▶ _About this task_
Leave out the pictures and output exactly the lines below from the one with "Rogue reports sent from AP to controller." down to the one with "Nonlinearities in Productivity", both of them included.

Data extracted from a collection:
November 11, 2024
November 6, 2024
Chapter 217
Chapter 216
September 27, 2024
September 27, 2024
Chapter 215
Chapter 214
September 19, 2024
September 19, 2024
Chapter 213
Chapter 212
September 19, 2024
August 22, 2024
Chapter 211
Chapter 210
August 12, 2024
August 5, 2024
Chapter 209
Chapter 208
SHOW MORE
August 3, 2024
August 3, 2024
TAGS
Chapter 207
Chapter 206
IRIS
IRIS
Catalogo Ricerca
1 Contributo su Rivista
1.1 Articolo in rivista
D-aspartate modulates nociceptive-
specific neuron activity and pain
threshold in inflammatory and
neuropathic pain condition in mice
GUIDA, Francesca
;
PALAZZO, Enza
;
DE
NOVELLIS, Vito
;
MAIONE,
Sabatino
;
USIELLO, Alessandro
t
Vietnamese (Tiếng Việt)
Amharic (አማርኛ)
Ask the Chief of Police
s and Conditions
--
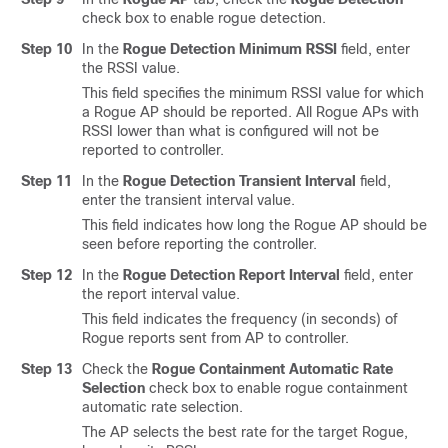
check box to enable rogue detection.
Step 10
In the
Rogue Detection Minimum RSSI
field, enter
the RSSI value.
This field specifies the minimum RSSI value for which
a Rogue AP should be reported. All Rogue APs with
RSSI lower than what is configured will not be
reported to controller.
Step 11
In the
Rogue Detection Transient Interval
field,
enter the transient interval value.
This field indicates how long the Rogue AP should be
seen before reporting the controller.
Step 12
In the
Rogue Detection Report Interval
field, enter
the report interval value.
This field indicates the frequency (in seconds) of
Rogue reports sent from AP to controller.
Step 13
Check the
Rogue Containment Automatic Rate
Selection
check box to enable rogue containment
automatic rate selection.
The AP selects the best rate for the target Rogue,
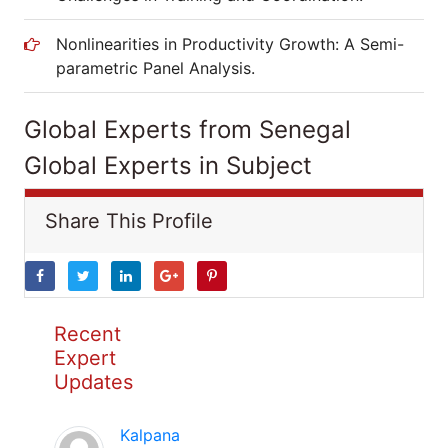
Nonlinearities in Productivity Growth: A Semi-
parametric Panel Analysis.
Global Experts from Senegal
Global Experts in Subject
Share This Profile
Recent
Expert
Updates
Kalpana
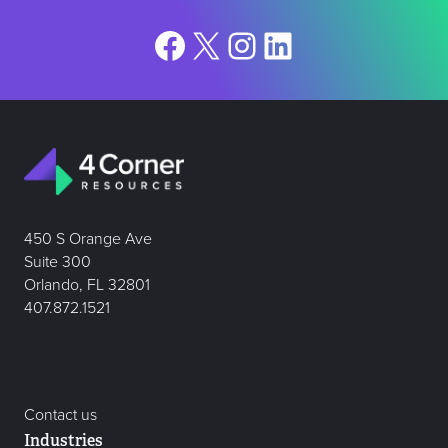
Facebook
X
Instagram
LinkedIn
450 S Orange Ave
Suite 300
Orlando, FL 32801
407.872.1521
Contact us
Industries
--
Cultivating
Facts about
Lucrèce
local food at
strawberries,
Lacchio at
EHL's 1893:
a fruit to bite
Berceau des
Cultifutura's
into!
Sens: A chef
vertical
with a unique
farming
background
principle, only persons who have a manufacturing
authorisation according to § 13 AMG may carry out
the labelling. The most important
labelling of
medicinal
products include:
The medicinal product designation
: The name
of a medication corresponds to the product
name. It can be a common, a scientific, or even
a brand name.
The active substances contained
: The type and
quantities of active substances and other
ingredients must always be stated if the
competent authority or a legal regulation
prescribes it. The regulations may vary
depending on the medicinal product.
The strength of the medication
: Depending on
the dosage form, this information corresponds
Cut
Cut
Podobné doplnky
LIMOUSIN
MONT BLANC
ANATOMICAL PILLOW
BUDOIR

▶ _Result for this task_
Rogue reports sent from AP to controller.
Step 13
Check the
Rogue Containment Automatic Rate
Selection
check box to enable rogue containment
automatic rate selection.
The AP selects the best rate for the target Rogue,
Nonlinearities in Productivity Growth: A Semi-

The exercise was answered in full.